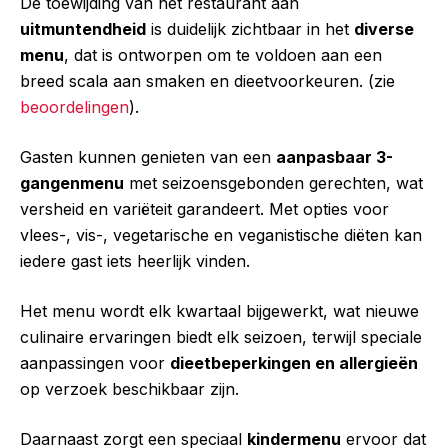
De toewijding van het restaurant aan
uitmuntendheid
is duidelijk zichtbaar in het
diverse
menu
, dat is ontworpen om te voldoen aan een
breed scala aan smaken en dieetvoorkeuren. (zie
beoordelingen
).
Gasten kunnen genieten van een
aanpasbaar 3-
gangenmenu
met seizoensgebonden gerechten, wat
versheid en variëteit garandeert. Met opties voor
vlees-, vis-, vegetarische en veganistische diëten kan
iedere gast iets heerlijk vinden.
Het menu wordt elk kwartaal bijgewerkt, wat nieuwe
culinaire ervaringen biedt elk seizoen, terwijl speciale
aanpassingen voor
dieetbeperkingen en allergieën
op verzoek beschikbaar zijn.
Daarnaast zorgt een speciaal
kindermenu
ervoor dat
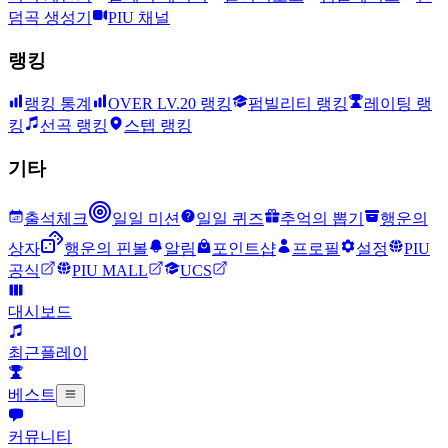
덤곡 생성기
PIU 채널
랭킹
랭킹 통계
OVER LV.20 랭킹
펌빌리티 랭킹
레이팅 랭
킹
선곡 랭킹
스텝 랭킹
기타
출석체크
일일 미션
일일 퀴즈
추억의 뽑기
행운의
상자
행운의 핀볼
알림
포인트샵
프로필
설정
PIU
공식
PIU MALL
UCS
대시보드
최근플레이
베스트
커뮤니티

• • • • • • •

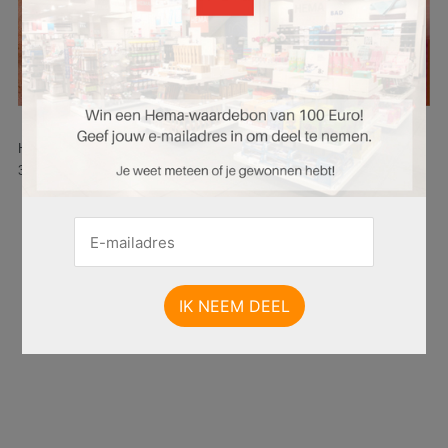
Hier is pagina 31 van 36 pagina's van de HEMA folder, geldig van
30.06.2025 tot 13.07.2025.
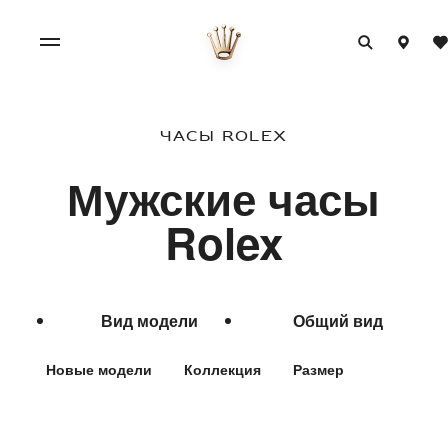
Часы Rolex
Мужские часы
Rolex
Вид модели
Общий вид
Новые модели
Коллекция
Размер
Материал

• • • • • • •

*課題のねらい*: 「De toewijding van het restaurant aan」を含む行で始まり「op verzoek beschikbaar zijn.」を含む行で終わる部分を、最初と最後の行も含めて一字一句そのまま書き写してください。

*この課題の答え*:
De toewijding van het restaurant aan
uitmuntendheid
is duidelijk zichtbaar in het
diverse
menu
, dat is ontworpen om te voldoen aan een
breed scala aan smaken en dieetvoorkeuren. (zie
beoordelingen
).
Gasten kunnen genieten van een
aanpasbaar 3-
gangenmenu
met seizoensgebonden gerechten, wat
versheid en variëteit garandeert. Met opties voor
vlees-, vis-, vegetarische en veganistische diëten kan
iedere gast iets heerlijk vinden.
Het menu wordt elk kwartaal bijgewerkt, wat nieuwe
culinaire ervaringen biedt elk seizoen, terwijl speciale
aanpassingen voor
dieetbeperkingen en allergieën
op verzoek beschikbaar zijn.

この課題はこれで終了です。